This invention relates to method for preparing a dental restoration such as a prosthesis. This invention also relates to an apparatus or system for use in carrying out the method. In addition, this invention relates to a mold assembly for preparing a dental restoration or prosthesis.
In accordance with conventional techniques for providing a dental patient with a prosthetic overlay such as a crown, bridge or splint, a dental practitioner grinds the subject tooth or teeth down to form one or more tooth preparations to which the prosthetic device is to be attached. An impression of the tooth preparation or tooth preparations is taken in an elastic material and the impression is used to produce a model with dies. This in turn has a wax shape built to fit the die, so that a metal casting can be processed via the lost wax technique. The metal casting is then provided with a porcelain layer.
This method of casting for manufacturing prosthetic dental devices is labor intensive and, accordingly, expensive. In addition, the time required to make a dental prosthesis by such labor intensive methods is substantial and thus results in considerable delay in providing patients with crowns, bridges and splints.
The metal castings for the prosthetic devices are generally made by dental laboratories from metals or alloys purchased in the form of small ingots. After applying porcelain cover layers to the metal castings, the laboratories ship the finished prosthetic products to the dental practitioners who ordered them.
The manufacture of customized dental prostheses entails substantial efforts and time expenditures by dental laboratories to customize the fit of the castings, resulting in a reduction in value of the precious metal and a using of amounts of precious metals in the process that is lost in castings, grindings. The casting system is subject to so many variables as waxing thicknesses, investment expansions, metal homogenities that there are necessarily inaccuracies and errors in castings results, increased expense in the delivery of what is required and delay in the finalized, correctly fitted prosthetic dental devices. addition, it is frequently necessary for the dental technicians to hand shape required margins as well as eliminate small bubbles from the metal castings and to grind both internal and external surfaces of the prosthetic appliance in preparation for use and insertion in in the patients' mouths. This grinding away of expensive precious metal or any other metals is time consuming and results in inaccuracies, modifications of fit, and higher costs for precious metals.

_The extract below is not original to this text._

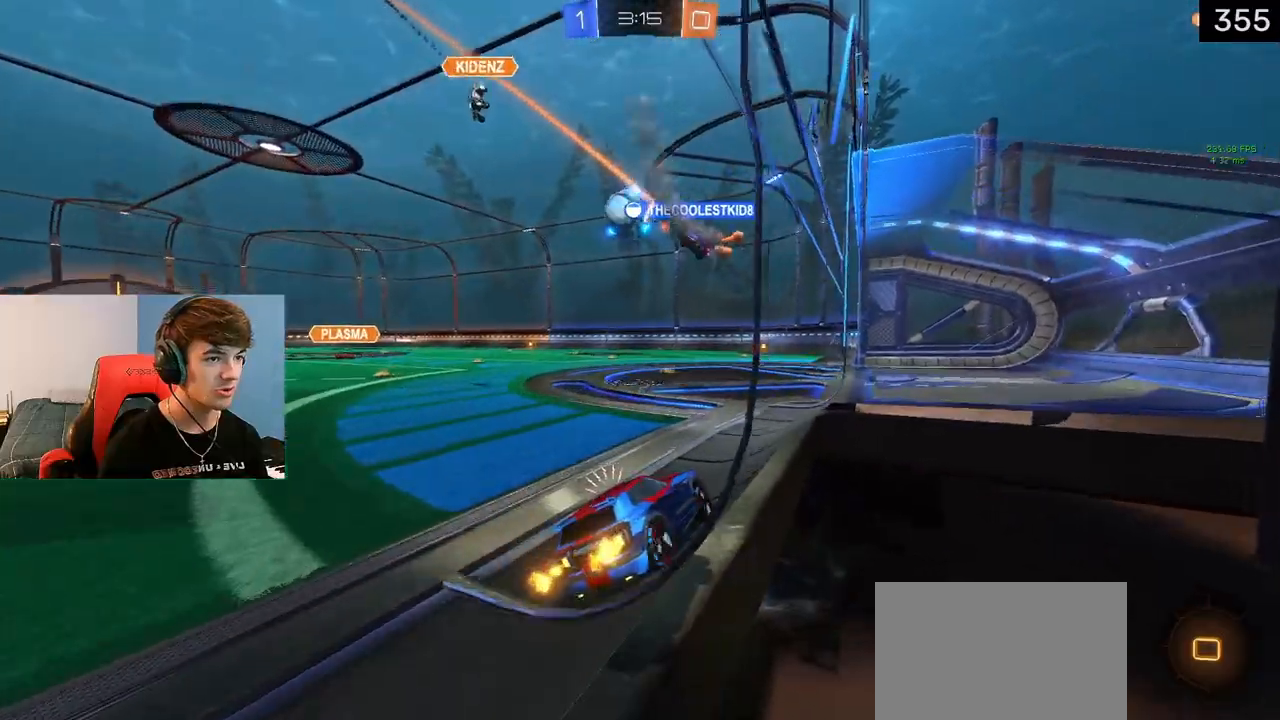
{"buttons": ["R2"], "left_stick": "left", "right_stick": "center", "events": [[283, "left_stick", "left"]]}
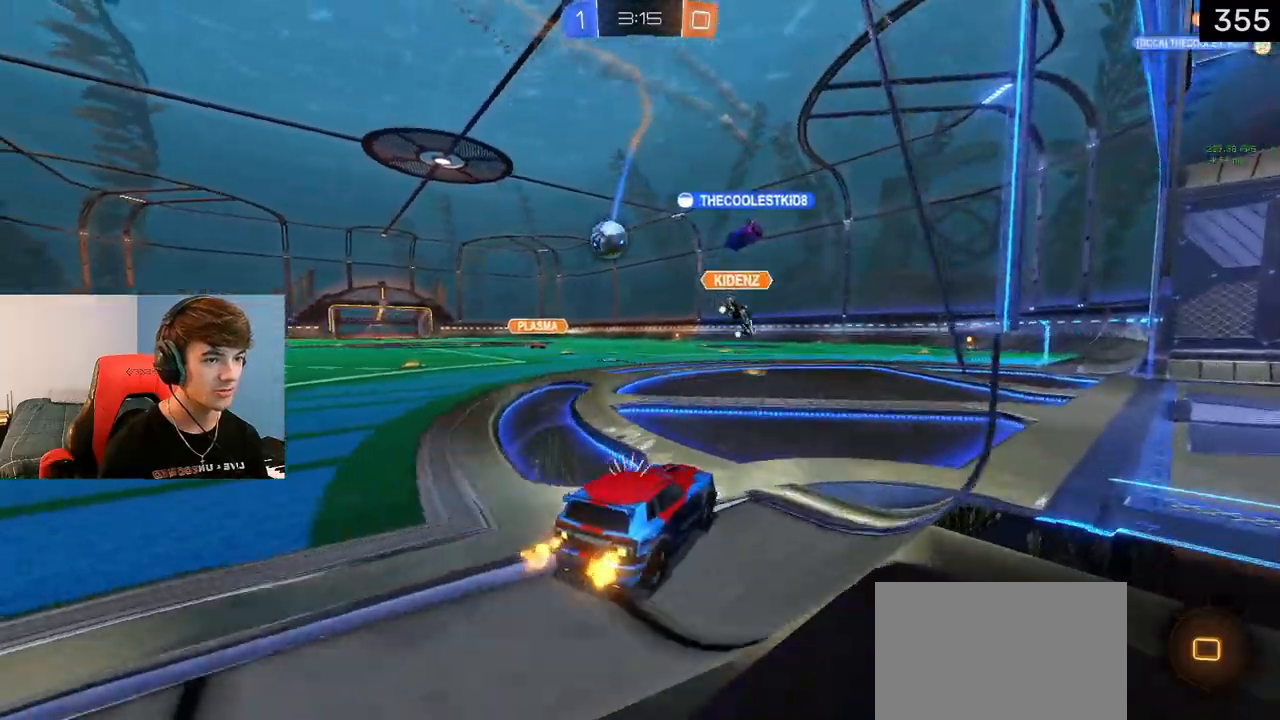
{"buttons": ["R2"], "left_stick": "center", "right_stick": "center", "events": [[150, "left_stick", "center"], [200, "left_stick", "right"], [350, "left_stick", "center"]]}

In producing bridges or splints pursuant to traditional methods, the bridges or splints are frequently fabricated by using the excess materials of several prior castings, these prior castings being the excess of the sprued units. This manufacturing technique, as discussed above, is labor intensive and therefore results in high costs. In addition, in cases where there are soldered joints in a prosthetic dental device there is an unequal distribution of stress responsive forces throughout the device, and as a consequence multi-unit cases may be subject to failure due to porosity and/or fatigue at the soldered joints. Moreover, gases are generated in the casting and/or soldering process and such gases remain in the metal and are released and weaken the procelain when that material is baked onto the metal.
Because handheld grinding and/or drilling of the metal castings naturally results in reduced accuracies in the shapes of the final products and because conventional techniques for manufacturing dental prostheses such as crowns, bridges and splints are subject to continuous variables from the impression stage, to the modeling, waxing, casting and handheld grinding, a goodly number of dental prostheses are frequently ill-fitting or require multiple corrective steps, which gives rise to further variables, delays and cost increases.
New methodologies based on CAD/CAM and CAE design have recently been introduced. These new methodologies represent the only significant advance in the dental arts for centuries. Pursuant to the new techniques, a dental prosthesis such as a bridge is machined or milled from a solid chunk of material under computer control. The milling is of both internal and external surfaces of adjacent dental substructures and proceeds generally from tooth position to tooth position. Upon reaching the final tooth position in a bridge array, numerous inaccuracies have arisen from the extensive milling or grinding.
In accordance with conventional dental techniques, a dental practitioner makes certain dental prostheses or appliances in the dental office, sometimes while the patient is waiting. Such prostheses or appliances include dental inlays such as fillings. Owing to the limitations inherent in conventional dental office facilities, the fillings produced by the dental practitioner are invariably made of amalgam or other material which has a limited strength.